The value of FuboTV shares surged by roughly one quarter in after-market stock trading action yesterday after the company reported that it doubled both its subscriber base and revenues compared to a year ago as its streaming service continues to attract sports fans.
By the end of the first quarter, FuboTV’s revenues landed at $119.7 million for a 135% jump compared to a year ago, while the number of subscribers moved 105% higher to 590,000. Both figures surpassed analysts’ estimates for the quarter, as the consensus revenue forecast saw Fubo’s top-line landing at $103.9 million by the end of the three-month period.
Meanwhile, on a quarter-on-quarter basis, FuboTV managed to add 43,000 new subscribers to its platform while the average revenue per user grew from $54.16 last year to $69.09 by the end of March 2021.
Moreover, the business’ adjusted contribution margin, a measure that tracks the gross proceeds obtained by the firm after deducting the cost of broadcasting rights, moved 230 basis points higher to 5.3% as advertising revenue for the period more than tripled, landing at $12.6 million.
Finally, the company, which has been deemed by some as the Netflix (NFLX) of sports, reported a net loss of $70.2 million, which is higher than the $66.6 million the firm shed a year ago but lower when compared to revenues as the net loss margin was cut by more than half from 130.5% to 58.6%.
In regards to the future, the management team raised its guidance for both the next quarter and for the full 2021 fiscal year amid what the company’s Chief Executive David Gandler qualified as an “inflection point” for the business, with sales expected to land at $530 million for the year – a 78% in the firm’s previous guidance – while subscribership is expected to jump to 850,000 users for a 40% increase compared to the management’s past forecasts.
These results appear to have dazzled investors, as shares of the sports streaming company surged 22.5% at $21.65 after the report was published, following a positive session that ended with an 8% leap in the stock price as well.
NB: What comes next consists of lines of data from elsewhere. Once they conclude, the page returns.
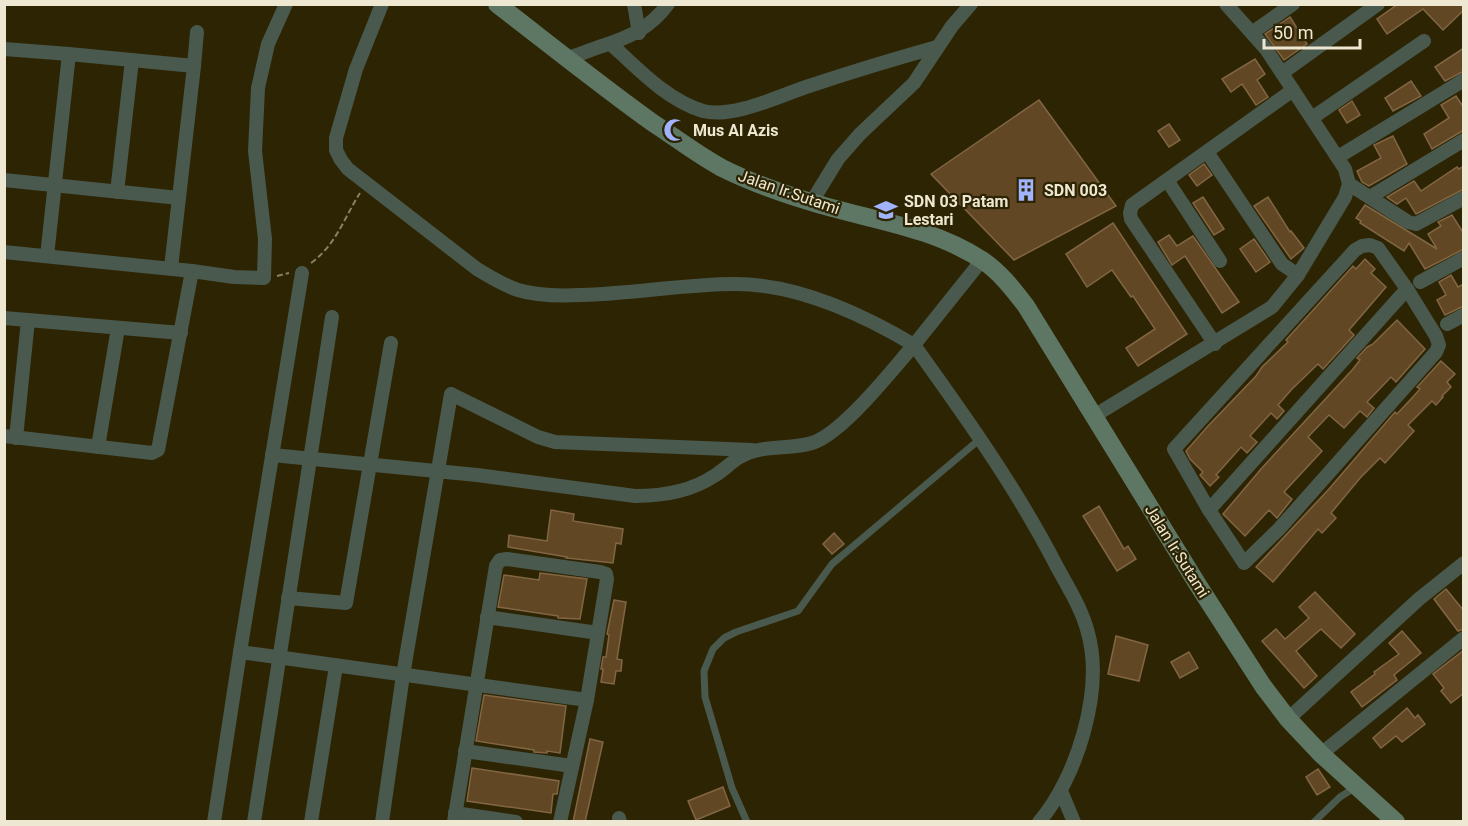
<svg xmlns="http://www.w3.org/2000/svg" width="1468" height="826" font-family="Roboto,sans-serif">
<rect width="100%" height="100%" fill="#2d2403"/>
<!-- building -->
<g fill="#614724" stroke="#826643" stroke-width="1.5">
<polygon points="1398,4 1464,4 1464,10 1443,30 1423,9 1387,34 1377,19"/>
<polygon points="1290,17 1307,44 1284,60 1265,34"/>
<polygon points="1464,48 1464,71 1445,81 1435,67"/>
<polygon points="1255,59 1265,74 1257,80 1268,97 1256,105 1242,84 1231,92 1222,79"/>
<polygon points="1411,81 1421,96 1393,111 1385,98"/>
<polygon points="1456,96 1464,108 1464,130 1432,149 1424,134 1449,118 1441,105"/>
<polygon points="1039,100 1116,206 1014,260 931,174"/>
<polygon points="1352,101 1360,115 1347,123 1339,110"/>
<polygon points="1169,124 1180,140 1169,147 1158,131"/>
<polygon points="1393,136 1407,164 1369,186 1362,182 1357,171 1381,158 1374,145"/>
<polygon points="1204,164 1212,175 1197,186 1189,175"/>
<polygon points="1464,166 1464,189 1416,214 1406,198 1397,204 1387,197 1414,181 1421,191 1457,167 1459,169"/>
<polygon points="1203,197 1224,229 1214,235 1193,203"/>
<polygon points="1268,197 1290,232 1291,231 1304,248 1291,259 1254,206"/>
<polygon points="1365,205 1437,249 1428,234 1441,226 1438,222 1452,215 1464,234 1464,249 1425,269 1409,243 1404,251 1360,223 1361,221 1356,218"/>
<polygon points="1113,223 1187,334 1138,366 1126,348 1155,329 1133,296 1131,297 1112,270 1087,287 1066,254"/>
<polygon points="1169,235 1177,246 1193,236 1239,302 1222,313 1185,256 1172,265 1158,242"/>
<polygon points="1254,239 1270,262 1256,272 1240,249"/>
<polygon points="1365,259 1375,269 1371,273 1386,287 1349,330 1354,335 1323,369 1318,364 1292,389 1278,405 1284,411 1277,419 1271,413 1250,436 1257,442 1247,453 1241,447 1216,475 1219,477 1210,486 1200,475 1203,472 1190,459 1186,451 1208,426 1256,376 1262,367 1288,342 1286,340 1353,266 1356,269"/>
<polygon points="1451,275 1458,287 1464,284 1464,306 1445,315 1437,300 1446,295 1439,282"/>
<polygon points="1397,320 1425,349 1396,382 1391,377 1367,402 1374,408 1367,417 1360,411 1344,428 1329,415 1308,437 1322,451 1284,492 1292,499 1277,518 1269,510 1245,536 1223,514 1261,469 1353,369 1360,360 1357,358 1367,347 1373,344"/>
<polygon points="1441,361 1455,374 1447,382 1451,387 1442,396 1443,397 1436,405 1432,401 1408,425 1414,431 1385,463 1380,458 1361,477 1331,513 1336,518 1322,533 1318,529 1273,582 1256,567 1329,489 1395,412 1397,414 1411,399 1420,389 1417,387"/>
<polygon points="1099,506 1124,549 1128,546 1136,559 1117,571 1083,516"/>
<polygon points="551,510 574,514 573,521 623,529 621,544 616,543 613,563 566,558 567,557 508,547 509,535 547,541"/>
<polygon points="834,533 844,544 832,554 823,544"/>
<polygon points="540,573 587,579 580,619 558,618 558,616 498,607 504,575 539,580"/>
<polygon points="1446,589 1464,611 1464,629 1458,631 1434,599"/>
<polygon points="1315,592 1355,634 1341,648 1321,629 1296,651 1317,676 1304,688 1262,641 1276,629 1285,639 1309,618 1299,607"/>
<polygon points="614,600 626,602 617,659 622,660 621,671 616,671 614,684 601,682 603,669 601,669 603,657 606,657 609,635 607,634"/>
<polygon points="1402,631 1421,653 1394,675 1397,680 1362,707 1351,692 1375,674 1374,672 1399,654 1389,643"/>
<polygon points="1116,636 1148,645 1139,681 1108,674"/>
<polygon points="1464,650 1464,693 1451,703 1441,691 1444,688 1433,674"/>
<polygon points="1189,652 1198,668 1180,678 1171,662"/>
<polygon points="484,695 566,706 560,753 547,751 547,753 534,752 534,750 476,741"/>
<polygon points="1407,708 1415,718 1418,715 1425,724 1402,742 1396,736 1381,748 1373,738"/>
<polygon points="590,739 603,742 585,822 573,822"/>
<polygon points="472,768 559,781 557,794 553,794 551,813 467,801"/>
<polygon points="1318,769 1330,787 1317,795 1306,777"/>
<polygon points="723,787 730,806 696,820 688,801"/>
</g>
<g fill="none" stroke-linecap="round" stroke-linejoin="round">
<!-- path -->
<g stroke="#888064" stroke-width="2" stroke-dasharray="6 3" stroke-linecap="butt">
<path d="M311 263C336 245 344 218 360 193"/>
<polyline points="277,276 289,273"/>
</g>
<!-- lane -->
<g stroke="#49594d" stroke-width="7">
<polyline points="747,822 732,788 705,697 704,671 713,649 724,638 736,632 798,611 832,564 980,439"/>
<polyline points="1314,822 1340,797 1356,787"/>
</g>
<!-- street -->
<g stroke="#49594d" stroke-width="14">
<polyline points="634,4 639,33"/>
<polyline points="1253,32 1293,4"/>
<path d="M611 44C638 69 667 100 703 111 733 119 781 95 809 86 851 72 894 59 937 47"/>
<polyline points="4,49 69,54 47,256"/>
<polyline points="69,54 194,66 171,268"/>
<path d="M567 58C579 55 590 50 602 46 630 37 650 28 668 4"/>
<polyline points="194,66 197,32"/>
<polyline points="1282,73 1378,4"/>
<polyline points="1312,118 1424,41"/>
<polyline points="1207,152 1282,264 1298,275"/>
<polyline points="1338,157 1464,80"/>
<polyline points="4,180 179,198"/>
<polyline points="1167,180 1220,261"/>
<polyline points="1349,184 1408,222 1416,224 1464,198"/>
<polyline points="117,192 132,60"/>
<polyline points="1370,197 1464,140"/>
<polyline points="811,203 838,159 860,134 914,83 952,26 971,4"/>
<polygon points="1370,245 1378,248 1407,289 1436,336 1439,345 1436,352 1279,529 1244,563 1209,510 1174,449 1355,250 1362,246"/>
<polyline points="4,252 192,271 234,277 264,278 265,239 255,151 258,88 268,44 286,4"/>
<path d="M982 260 914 345C965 416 1015 486 1055 563 1067 586 1082 608 1088 633 1104 690 1077 778 1039 822"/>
<polyline points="1420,282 1464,258"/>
<polyline points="4,318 181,333"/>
<polyline points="1447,324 1464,315"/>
<polyline points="1215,344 1131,219 1130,213 1132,205 1293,90"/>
<polyline points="1094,416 1272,307 1298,275 1345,197 1349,184 1345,169 1266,49 1226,4"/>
<polyline points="4,436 152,453 158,450 192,271"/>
<polyline points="16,438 28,320"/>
<polyline points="98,447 118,328"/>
<path d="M272 455 477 475 635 496C663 496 690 492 714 476 723 471 731 462 740 457 761 444 789 450 812 443 843 433 891 371 914 345 862 314 797 284 735 284 684 284 632 294 581 295 560 296 537 296 518 290 503 285 490 277 477 269L348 169 341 160 336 150V138L356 69 382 4"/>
<polyline points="1209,510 1407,289"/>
<polyline points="288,598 346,603 391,343"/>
<polyline points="487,617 598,633"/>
<polyline points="240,652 587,700"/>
<polyline points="1288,719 1419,599 1464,563"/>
<polyline points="465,751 572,766"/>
<polyline points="1321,754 1464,638"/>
<polyline points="1061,791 1074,822"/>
<polyline points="455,813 516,822"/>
<polyline points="619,818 620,822"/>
<polyline points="214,822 240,652 302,273"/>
<polyline points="254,822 332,317"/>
<polyline points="311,822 336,666"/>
<polyline points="382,822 403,675 451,394 538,437 555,442 752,450"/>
<polyline points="454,822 496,566 500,560 507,559 600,572 606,574 607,579 587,700 560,822"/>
</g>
<!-- secondary -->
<path stroke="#5d7764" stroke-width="18" d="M497 4C549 44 600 85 653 123 676 138 698 155 722 168 750 182 781 193 811 202 869 220 930 226 982 260 1000 272 1013 289 1026 306L1198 585 1263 686 1288 719 1321 754 1396 822"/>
</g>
<!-- icons -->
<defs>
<g id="mosque-bare" transform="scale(1.8)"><path d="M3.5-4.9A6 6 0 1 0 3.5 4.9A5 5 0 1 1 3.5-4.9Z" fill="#a1b3fd" stroke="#2d2403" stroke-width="2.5" paint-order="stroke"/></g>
<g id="building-bare" transform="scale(1.8)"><path d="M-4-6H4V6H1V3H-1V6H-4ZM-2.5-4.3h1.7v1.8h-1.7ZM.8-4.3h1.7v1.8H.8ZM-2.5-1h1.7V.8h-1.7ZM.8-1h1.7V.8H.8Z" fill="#a1b3fd" stroke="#2d2403" stroke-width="2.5" paint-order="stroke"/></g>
<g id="school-bare" transform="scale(1.8)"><path d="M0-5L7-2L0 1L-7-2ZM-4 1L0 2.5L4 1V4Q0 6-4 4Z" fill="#a1b3fd" stroke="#2d2403" stroke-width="2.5" paint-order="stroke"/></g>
</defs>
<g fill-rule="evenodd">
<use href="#mosque-bare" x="675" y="130"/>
<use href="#building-bare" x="1026" y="190"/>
<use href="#school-bare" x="886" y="210"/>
</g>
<g text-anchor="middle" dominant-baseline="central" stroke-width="4.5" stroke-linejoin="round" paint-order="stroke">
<!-- poi labels -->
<g font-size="16" font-weight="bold" fill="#eee7d1" stroke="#2d2403" text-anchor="start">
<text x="693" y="130">Mus Al Azis</text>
<text x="1044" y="190">SDN 003</text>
<text x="904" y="201">SDN 03 Patam<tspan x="904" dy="18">Lestari</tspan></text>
</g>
<!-- street labels -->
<g font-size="16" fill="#eee7d1" stroke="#2d2403">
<text transform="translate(789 192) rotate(19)">Jalan Ir.Sutami</text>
<text transform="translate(1177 551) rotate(58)">Jalan Ir.Sutami</text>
</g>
</g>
<!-- border -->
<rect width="1468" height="826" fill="none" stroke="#eee7d1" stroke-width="12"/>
<!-- scale -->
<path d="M1264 39v9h96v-9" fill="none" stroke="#eee7d1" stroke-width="3"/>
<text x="1273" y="39" font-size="18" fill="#eee7d1" stroke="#2d2403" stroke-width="4.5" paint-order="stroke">50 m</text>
</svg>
FuboTV secures rights to stream World Cup qualifying games
Among other interesting news, FuboTV announced that it acquired exclusive streaming rights for an event that they believe is “one of the most popular World cup qualifying tournaments”, which is the CONMEBOL Qatar World Cup 2022 qualifiers.
The CONMEBOL is a South American entity that organizes competitions among local clubs and national teams within the continent, including World Cup qualifiers. According to Fubo, many of the world’s top soccer stars including Lionel Messi and Neymar compete in these qualifying rounds and they attract significant viewership while they highlighted that these matches are followed by both English and Spanish-speaking audiences.
The company expects that streaming these qualifiers could help them attract more new subscribers to the platform while also strengthening engagement levels and monetization efforts via higher advertising revenue. Additionally, the company stated that this is an important investment that paves the way for the upcoming World Cup.
FuboTV is also planning to introduce a sports betting service by the fourth quarter of this year upon securing regulatory approval along with introducing a free-to-play gaming feature.
What’s next for FuboTV shares?
If we include today’s 20% leap to estimate the total market capitalization of the firm, the value of FuboTV’s equity would be propelled to $2.8 billion at least. Meanwhile, based on the management’s 2021 guidance, the forward price-to-sales (P/S) ratio for the firm would land at 5.2.
Although we cannot predict if FuboTV will continue to grow in the near future at the same pace it did in this past quarter, if we estimate that its subscriber base will grow at a slower rate of 50% per year from 2021 to 2023 while the average revenue per user keeps moving higher at a rate of 25% per year – in line with historical trends – we could see Fubo’s 12-month revenues landing above the $1 billion mark by the first quarter of 2023.
That results in a forward P/S ratio of 2.8 that is quite conservative for a firm growing at this speed. That particular forecast explains why the market is so excited about the stock after this report was published while the price action could get even wilder once the bell opens as the future looks bright for this sports streaming company.